C’est typiquement cette logique qui a présidé au non-remplacement d’un fonctionnaire partant à la retraite sur deux. Ce calcul fait à l’aveugle est fondé sur un seul souci de maîtrise des dépenses publiques, sans que soit prise en compte le moins du monde la satisfaction de l’intérêt général.
La révision générale des politiques publiques est menée dans l’objectif de préparer les esprits à un changement radical de projet de société.
Ce projet de loi se situe parfaitement dans un tel état d’esprit. Sous prétexte de mobilité, les fonctionnaires sont très fortement incités à quitter la fonction publique et à intégrer le secteur privé. En cas de restructuration de leur administration, ils pourront se faire licencier s’ils refusent trois offres d’emploi public, ce qui est contraire au principe selon lequel un fonctionnaire privé d’emploi doit être réaffecté sur un autre emploi.
Le recrutement sous la forme du contrat est totalement banalisé puisque les administrations et les collectivités territoriales voient leurs possibilités d’embaucher des agents contractuels élargies, ce qui est totalement contraire au principe d’égal accès à l’emploi public. Quant au développement de la possibilité de cumuler des temps incomplets, il s’agit purement et simplement de mettre un coup d’accélérateur au développement du temps partiel et de la flexibilité, donc de la précarité.

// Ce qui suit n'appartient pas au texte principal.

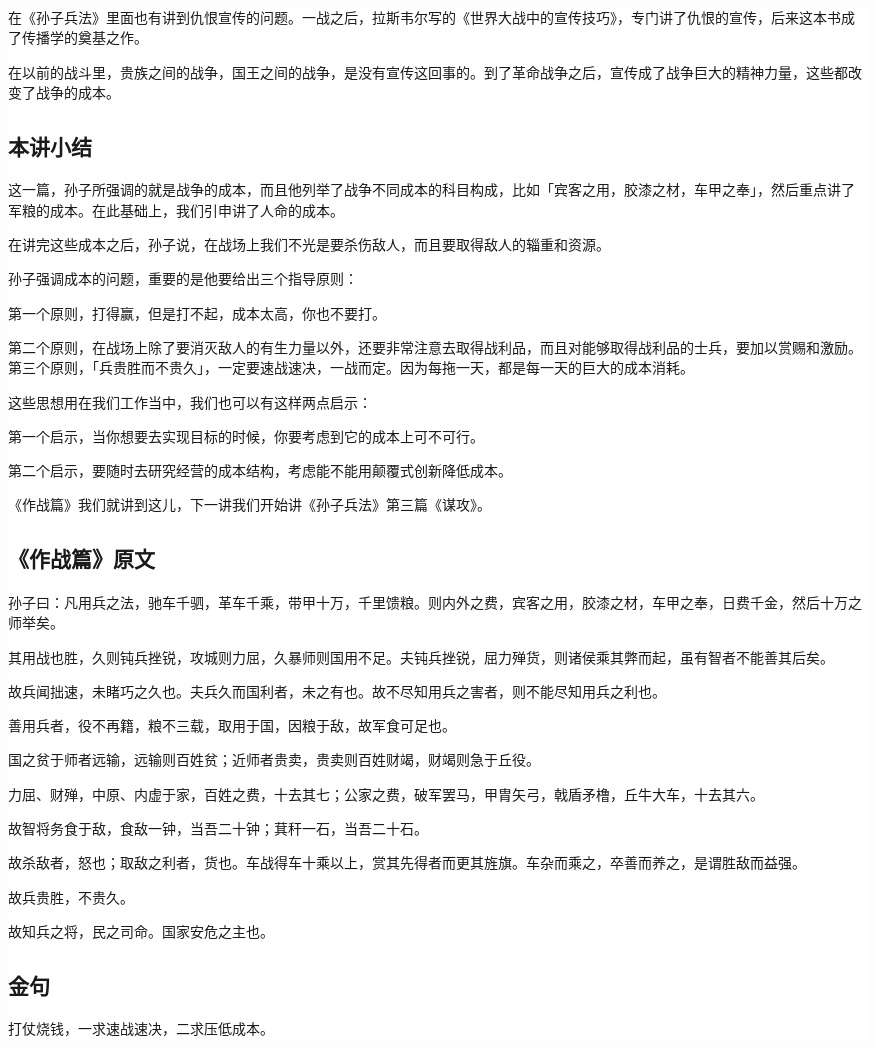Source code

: 在《孙子兵法》里面也有讲到仇恨宣传的问题。一战之后，拉斯韦尔写的《世界大战中的宣传技巧》，专门讲了仇恨的宣传，后来这本书成了传播学的奠基之作。

在以前的战斗里，贵族之间的战争，国王之间的战争，是没有宣传这回事的。到了革命战争之后，宣传成了战争巨大的精神力量，这些都改变了战争的成本。

## 本讲小结

这一篇，孙子所强调的就是战争的成本，而且他列举了战争不同成本的科目构成，比如「宾客之用，胶漆之材，车甲之奉」，然后重点讲了军粮的成本。在此基础上，我们引申讲了人命的成本。

在讲完这些成本之后，孙子说，在战场上我们不光是要杀伤敌人，而且要取得敌人的辎重和资源。

孙子强调成本的问题，重要的是他要给出三个指导原则：

第一个原则，打得赢，但是打不起，成本太高，你也不要打。

第二个原则，在战场上除了要消灭敌人的有生力量以外，还要非常注意去取得战利品，而且对能够取得战利品的士兵，要加以赏赐和激励。
第三个原则，「兵贵胜而不贵久」，一定要速战速决，一战而定。因为每拖一天，都是每一天的巨大的成本消耗。

这些思想用在我们工作当中，我们也可以有这样两点启示：

第一个启示，当你想要去实现目标的时候，你要考虑到它的成本上可不可行。

第二个启示，要随时去研究经营的成本结构，考虑能不能用颠覆式创新降低成本。

《作战篇》我们就讲到这儿，下一讲我们开始讲《孙子兵法》第三篇《谋攻》。

## 《作战篇》原文

孙子曰：凡用兵之法，驰车千驷，革车千乘，带甲十万，千里馈粮。则内外之费，宾客之用，胶漆之材，车甲之奉，日费千金，然后十万之师举矣。

其用战也胜，久则钝兵挫锐，攻城则力屈，久暴师则国用不足。夫钝兵挫锐，屈力殚货，则诸侯乘其弊而起，虽有智者不能善其后矣。

故兵闻拙速，未睹巧之久也。夫兵久而国利者，未之有也。故不尽知用兵之害者，则不能尽知用兵之利也。

善用兵者，役不再籍，粮不三载，取用于国，因粮于敌，故军食可足也。

国之贫于师者远输，远输则百姓贫；近师者贵卖，贵卖则百姓财竭，财竭则急于丘役。

力屈、财殚，中原、内虚于家，百姓之费，十去其七；公家之费，破军罢马，甲胄矢弓，戟盾矛橹，丘牛大车，十去其六。

故智将务食于敌，食敌一钟，当吾二十钟；萁秆一石，当吾二十石。

故杀敌者，怒也；取敌之利者，货也。车战得车十乘以上，赏其先得者而更其旌旗。车杂而乘之，卒善而养之，是谓胜敌而益强。

故兵贵胜，不贵久。

故知兵之将，民之司命。国家安危之主也。

## 金句

打仗烧钱，一求速战速决，二求压低成本。

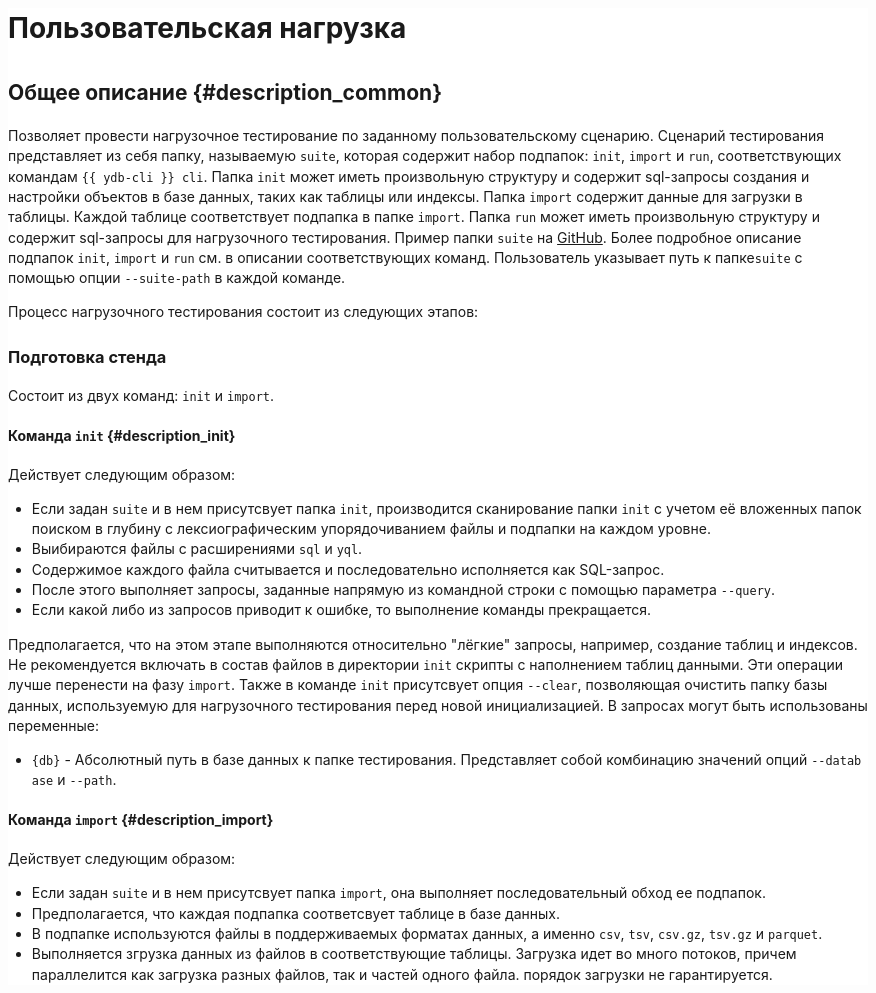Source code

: # Пользовательская нагрузка

## Общее описание {#description_common}

Позволяет провести нагрузочное тестирование по заданному пользовательскому сценарию.
Сценарий тестирования представляет из себя папку, называемую `suite`, которая содержит набор подпапок: `init`, `import` и `run`, соответствующих командам `{{ ydb-cli }} cli`.
Папка `init` может иметь произвольную структуру и содержит sql-запросы создания и настройки объектов в базе данных, таких  как таблицы или индексы.
Папка `import` содержит данные для загрузки в таблицы. Каждой таблице соответствует подпапка в папке `import`.
Папка `run` может иметь произвольную структуру и содержит sql-запросы для нагрузочного тестирования.
Пример папки `suite` на [GitHub](https://github.com/ydb-platform/ydb/tree/main/ydb/tests/functional/tpc/data/e1).
Более подробное описание подпапок `init`, `import` и `run` см. в описании соответствующих команд.
Пользователь указывает путь к папке`suite` с помощью опции `--suite-path` в каждой команде.

Процесс нагрузочного тестирования состоит из следующих этапов:

### Подготовка стенда

Состоит из двух команд: `init` и `import`.

#### Команда `init` {#description_init}

Действует следующим образом:

* Если задан `suite` и в нем присутсвует папка `init`, производится сканирование папки `init` с учетом её вложенных папок поиском в глубину с лексиографическим упорядочиванием файлы и подпапки на каждом уровне.
* Выибираются файлы с расширениями `sql` и `yql`.
* Содержимое каждого файла считывается и последовательно исполняется как SQL-запрос.
* После этого выполняет запросы, заданные напрямую из командной строки с помощью параметра `--query`.
* Если какой либо из запросов приводит к ошибке, то выполнение команды прекращается.

Предполагается, что на этом этапе выполняются относительно "лёгкие" запросы, например, создание таблиц и индексов. Не рекомендуется включать в состав файлов в директории `init` скрипты с наполнением таблиц данными. Эти операции лучше перенести на фазу `import`.
Также в команде `init` присутсвует опция `--clear`, позволяющая очистить папку базы данных, используемую для нагрузочного тестирования перед новой инициализацией.
В запросах могут быть использованы переменные:

* `{db}` - Абсолютный путь в базе данных к папке тестирования. Представляет собой комбинацию значений опций `--database` и `--path`.

#### Команда `import` {#description_import}

Действует следующим образом:

* Если задан `suite` и в нем присутсвует папка `import`, она выполняет последовательный обход ее подпапок.
* Предполагается, что каждая подпапка соответсвует таблице в базе данных.
* В подпапке используются файлы в поддерживаемых форматах данных, а именно `csv`, `tsv`, `csv.gz`, `tsv.gz` и `parquet`.
* Выполняется згрузка данных из файлов в соответствующие таблицы. Загрузка идет во много потоков, причем параллелится как загрузка разных файлов, так и частей одного файла. порядок загрузки не гарантируется.

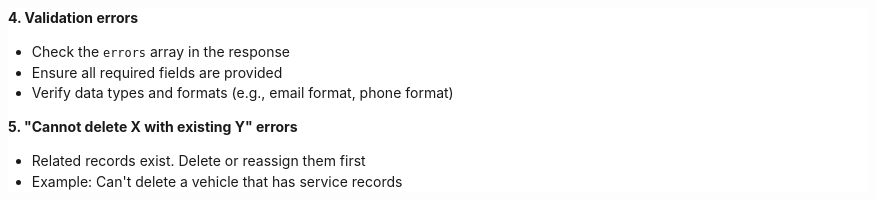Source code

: **4. Validation errors**

- Check the `errors` array in the response
- Ensure all required fields are provided
- Verify data types and formats (e.g., email format, phone format)

**5. "Cannot delete X with existing Y" errors**

- Related records exist. Delete or reassign them first
- Example: Can't delete a vehicle that has service records
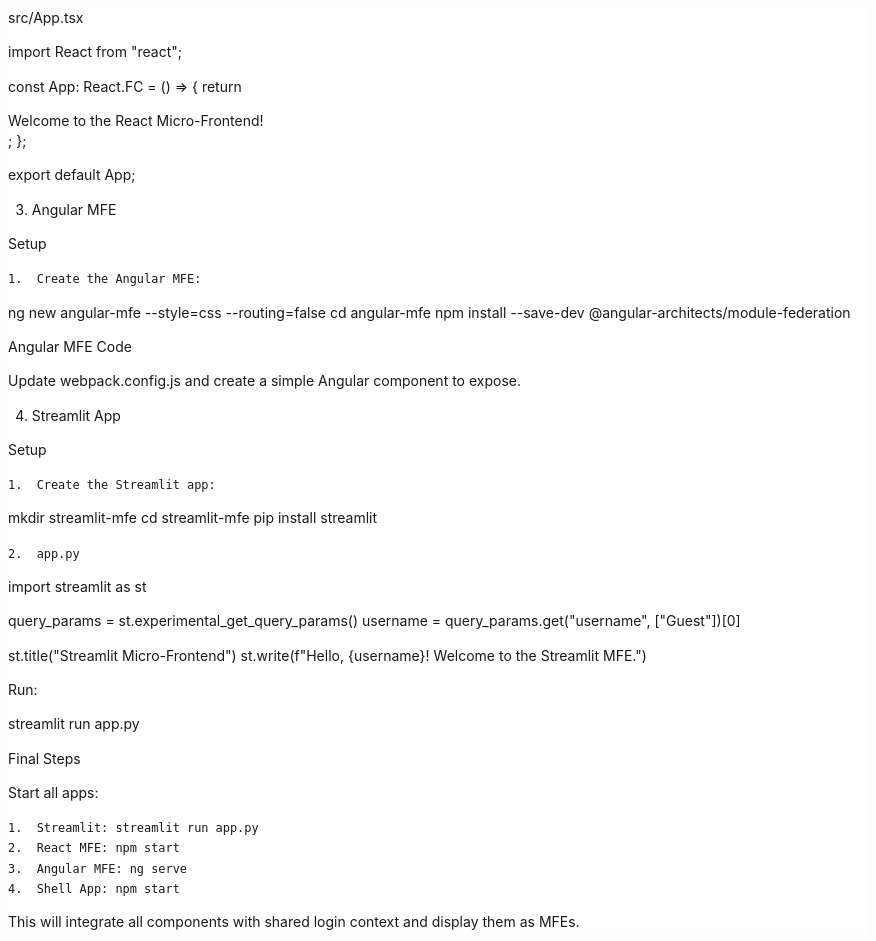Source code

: src/App.tsx

import React from "react";

const App: React.FC = () => {
  return <div>Welcome to the React Micro-Frontend!</div>;
};

export default App;

3. Angular MFE

Setup

	1.	Create the Angular MFE:

ng new angular-mfe --style=css --routing=false
cd angular-mfe
npm install --save-dev @angular-architects/module-federation



Angular MFE Code

Update webpack.config.js and create a simple Angular component to expose.

4. Streamlit App

Setup

	1.	Create the Streamlit app:

mkdir streamlit-mfe
cd streamlit-mfe
pip install streamlit


	2.	app.py

import streamlit as st

query_params = st.experimental_get_query_params()
username = query_params.get("username", ["Guest"])[0]

st.title("Streamlit Micro-Frontend")
st.write(f"Hello, {username}! Welcome to the Streamlit MFE.")

Run:

streamlit run app.py

Final Steps

Start all apps:

	1.	Streamlit: streamlit run app.py
	2.	React MFE: npm start
	3.	Angular MFE: ng serve
	4.	Shell App: npm start

This will integrate all components with shared login context and display them as MFEs.
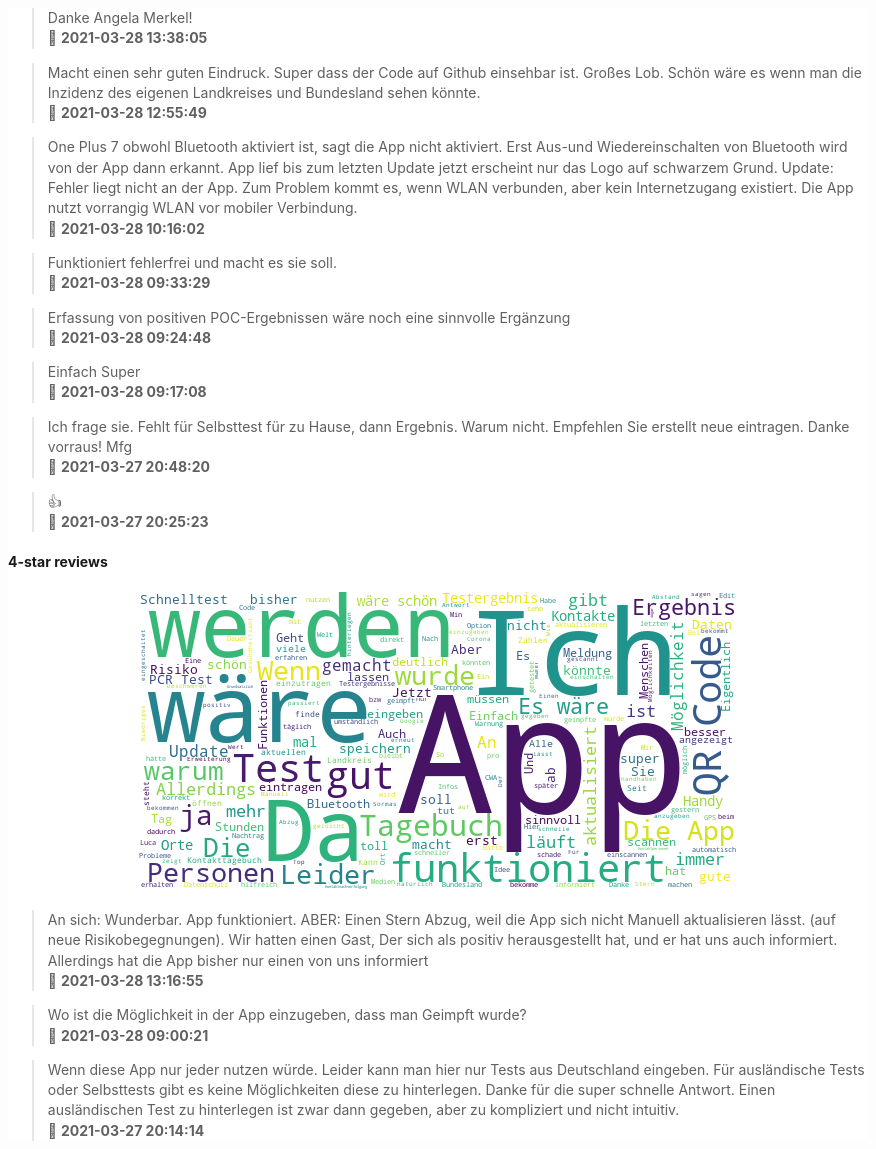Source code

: > Danke Angela Merkel!<br> :date: __2021-03-28 13:38:05__

> Macht einen sehr guten Eindruck. Super dass der Code auf Github einsehbar ist. Großes Lob. Schön wäre es wenn man die Inzidenz des eigenen Landkreises und Bundesland sehen könnte.<br> :date: __2021-03-28 12:55:49__

> One Plus 7 obwohl Bluetooth aktiviert ist, sagt die App nicht aktiviert. Erst Aus-und Wiedereinschalten von Bluetooth wird von der App dann erkannt. App lief bis zum letzten Update jetzt erscheint nur das Logo auf schwarzem Grund. Update: Fehler liegt nicht an der App. Zum Problem kommt es, wenn WLAN verbunden, aber kein Internetzugang existiert. Die App nutzt vorrangig WLAN vor mobiler Verbindung.<br> :date: __2021-03-28 10:16:02__

> Funktioniert fehlerfrei und macht es sie soll.<br> :date: __2021-03-28 09:33:29__

> Erfassung von positiven POC-Ergebnissen wäre noch eine sinnvolle Ergänzung<br> :date: __2021-03-28 09:24:48__

> Einfach Super<br> :date: __2021-03-28 09:17:08__

> Ich frage sie. Fehlt für Selbsttest für zu Hause, dann Ergebnis. Warum nicht. Empfehlen Sie erstellt neue eintragen. Danke vorraus! Mfg<br> :date: __2021-03-27 20:48:20__

> 👍<br> :date: __2021-03-27 20:25:23__



#### 4-star reviews

<p align="center">
<img src="4_star_reviews_wordcloud.png" alt="de.rki.coronawarnapp 4 reviews"/>
</p>

> An sich: Wunderbar. App funktioniert. ABER: Einen Stern Abzug, weil die App sich nicht Manuell aktualisieren lässt. (auf neue Risikobegegnungen). Wir hatten einen Gast, Der sich als positiv herausgestellt hat, und er hat uns auch informiert. Allerdings hat die App bisher nur einen von uns informiert<br> :date: __2021-03-28 13:16:55__

> Wo ist die Möglichkeit in der App einzugeben, dass man Geimpft wurde?<br> :date: __2021-03-28 09:00:21__

> Wenn diese App nur jeder nutzen würde. Leider kann man hier nur Tests aus Deutschland eingeben. Für ausländische Tests oder Selbsttests gibt es keine Möglichkeiten diese zu hinterlegen. Danke für die super schnelle Antwort. Einen ausländischen Test zu hinterlegen ist zwar dann gegeben, aber zu kompliziert und nicht intuitiv.<br> :date: __2021-03-27 20:14:14__
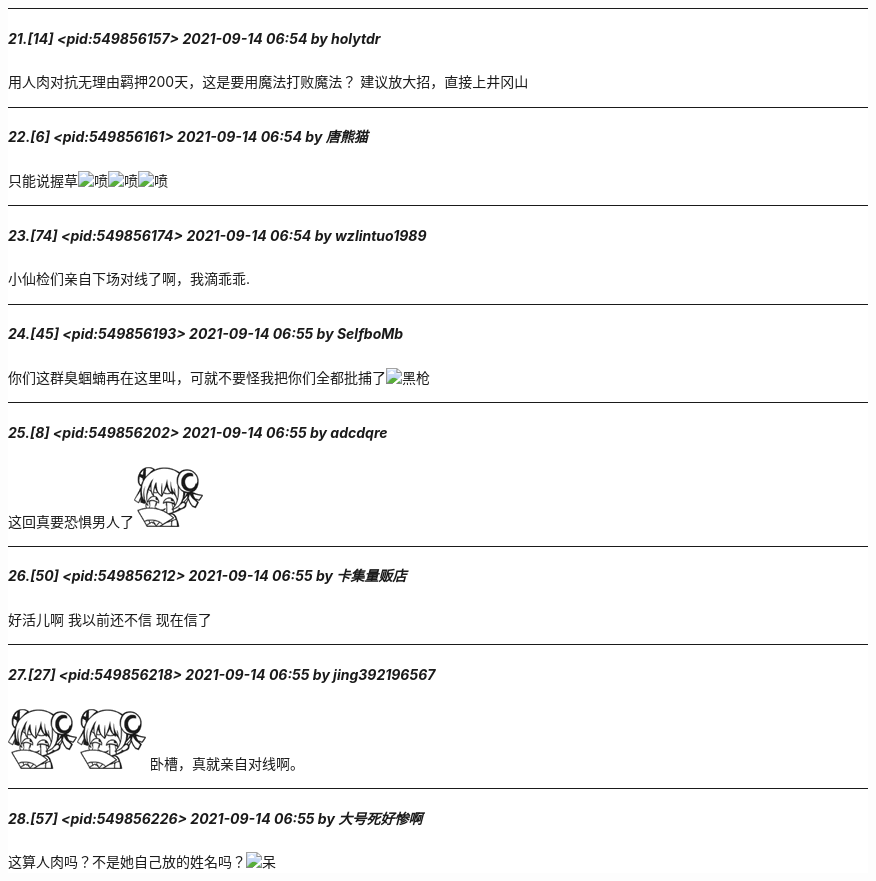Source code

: ----
##### <span id="pid549856157">21.[14] \<pid:549856157\> 2021-09-14 06:54 by holytdr</span>
用人肉对抗无理由羁押200天，这是要用魔法打败魔法？
建议放大招，直接上井冈山

----
##### <span id="pid549856161">22.[6] \<pid:549856161\> 2021-09-14 06:54 by 唐熊猫</span>
只能说握草![喷](https://img4.nga.178.com/ngabbs/post/smile/ac18.png)![喷](https://img4.nga.178.com/ngabbs/post/smile/ac18.png)![喷](https://img4.nga.178.com/ngabbs/post/smile/ac18.png)

----
##### <span id="pid549856174">23.[74] \<pid:549856174\> 2021-09-14 06:54 by wzlintuo1989</span>
小仙检们亲自下场对线了啊，我滴乖乖.

----
##### <span id="pid549856193">24.[45] \<pid:549856193\> 2021-09-14 06:55 by SelfboMb</span>
你们这群臭蝈蝻再在这里叫，可就不要怪我把你们全都批捕了![黑枪](https://img4.nga.178.com/ngabbs/post/smile/ac44.png)

----
##### <span id="pid549856202">25.[8] \<pid:549856202\> 2021-09-14 06:55 by adcdqre</span>
这回真要恐惧男人了![img](./44594231.png)

----
##### <span id="pid549856212">26.[50] \<pid:549856212\> 2021-09-14 06:55 by 卡集量贩店</span>
好活儿啊
我以前还不信
现在信了

----
##### <span id="pid549856218">27.[27] \<pid:549856218\> 2021-09-14 06:55 by jing392196567</span>
![img](./44594231.png)![img](./44594231.png)
卧槽，真就亲自对线啊。

----
##### <span id="pid549856226">28.[57] \<pid:549856226\> 2021-09-14 06:55 by 大号死好惨啊</span>
这算人肉吗？不是她自己放的姓名吗？![呆](https://img4.nga.178.com/ngabbs/post/smile/ac10.png)
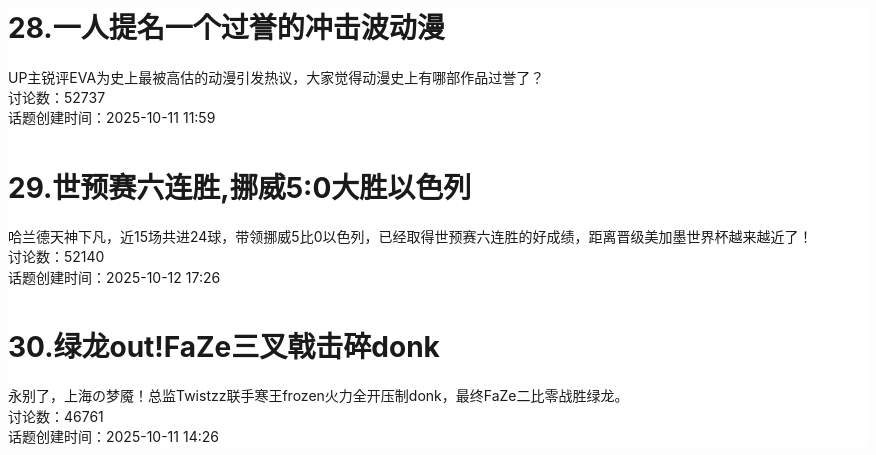 # 28.一人提名一个过誉的冲击波动漫  
UP主锐评EVA为史上最被高估的动漫引发热议，大家觉得动漫史上有哪部作品过誉了？  
讨论数：52737  
话题创建时间：2025-10-11 11:59

# 29.世预赛六连胜,挪威5:0大胜以色列  
哈兰德天神下凡，近15场共进24球，带领挪威5比0以色列，已经取得世预赛六连胜的好成绩，距离晋级美加墨世界杯越来越近了！  
讨论数：52140  
话题创建时间：2025-10-12 17:26

# 30.绿龙out!FaZe三叉戟击碎donk  
永别了，上海の梦魇！总监Twistzz联手寒王frozen火力全开压制donk，最终FaZe二比零战胜绿龙。  
讨论数：46761  
话题创建时间：2025-10-11 14:26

Plus grave encore, ce projet de loi légalise le recours à l’intérim, ce qui a pour conséquence – en l’occurrence, je peux de nouveau évoquer un « formatage des esprits » – de banaliser l’emploi public et les missions de service public.
L’intérêt général et l’efficacité sociale sont des sources fondamentales de notre conception de la fonction publique et du service public. Ce projet de loi les balaie d’un revers de main et, par la contractualisation croissante, fait se détourner les agents de ces deux principes.
Je ne peux d’ailleurs pas m’empêcher de penser que ce projet de loi, en s’éloignant petit à petit des principes fondamentaux régissant la fonction publique, notamment l’égalité et l’indépendance des fonctionnaires, prépare – hélas ! – le terrain à la corruption généralisée dans la fonction publique, ce qui est sans doute beaucoup plus grave.
D’autres solutions existent. D’autres choix politiques et, surtout, budgétaires sont possibles. Pour notre part, nous ne partageons ni la philosophie ni la finalité de ce texte. C’est pourquoi nous voterons contre.